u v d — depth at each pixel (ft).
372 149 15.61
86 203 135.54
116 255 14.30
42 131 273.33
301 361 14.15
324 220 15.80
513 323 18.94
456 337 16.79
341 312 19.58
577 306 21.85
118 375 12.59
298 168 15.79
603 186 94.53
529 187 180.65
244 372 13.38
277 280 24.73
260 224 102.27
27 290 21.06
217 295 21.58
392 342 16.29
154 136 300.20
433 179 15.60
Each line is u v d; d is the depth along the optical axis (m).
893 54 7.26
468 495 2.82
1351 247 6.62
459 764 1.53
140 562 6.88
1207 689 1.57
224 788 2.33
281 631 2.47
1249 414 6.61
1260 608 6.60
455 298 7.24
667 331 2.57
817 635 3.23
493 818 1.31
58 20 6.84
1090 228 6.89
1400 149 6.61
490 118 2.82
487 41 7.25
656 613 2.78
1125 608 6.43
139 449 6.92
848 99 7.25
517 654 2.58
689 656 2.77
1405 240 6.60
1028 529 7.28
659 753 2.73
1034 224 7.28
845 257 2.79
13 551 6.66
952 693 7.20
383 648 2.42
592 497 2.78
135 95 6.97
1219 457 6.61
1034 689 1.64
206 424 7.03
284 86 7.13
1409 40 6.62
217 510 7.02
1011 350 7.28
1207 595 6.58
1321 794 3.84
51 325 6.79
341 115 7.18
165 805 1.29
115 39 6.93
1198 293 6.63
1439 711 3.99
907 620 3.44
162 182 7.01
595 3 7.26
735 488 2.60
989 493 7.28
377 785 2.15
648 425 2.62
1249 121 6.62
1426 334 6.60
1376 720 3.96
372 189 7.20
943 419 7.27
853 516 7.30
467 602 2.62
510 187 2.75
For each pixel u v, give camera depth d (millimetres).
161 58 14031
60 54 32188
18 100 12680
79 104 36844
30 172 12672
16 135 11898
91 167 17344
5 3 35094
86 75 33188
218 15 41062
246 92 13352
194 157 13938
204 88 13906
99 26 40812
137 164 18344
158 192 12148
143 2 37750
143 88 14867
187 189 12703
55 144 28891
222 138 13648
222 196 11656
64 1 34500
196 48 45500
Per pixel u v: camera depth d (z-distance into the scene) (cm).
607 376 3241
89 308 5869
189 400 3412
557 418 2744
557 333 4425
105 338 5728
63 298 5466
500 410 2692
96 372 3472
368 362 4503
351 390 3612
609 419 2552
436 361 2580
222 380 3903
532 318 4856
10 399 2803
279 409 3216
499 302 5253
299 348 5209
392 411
------------
*Try it:* Every line with the word "pixel" in it should be copied from the listing above.

*Solution:*
u v d — depth at each pixel (ft).
For each pixel u v, give camera depth d (millimetres).
Per pixel u v: camera depth d (z-distance into the scene) (cm).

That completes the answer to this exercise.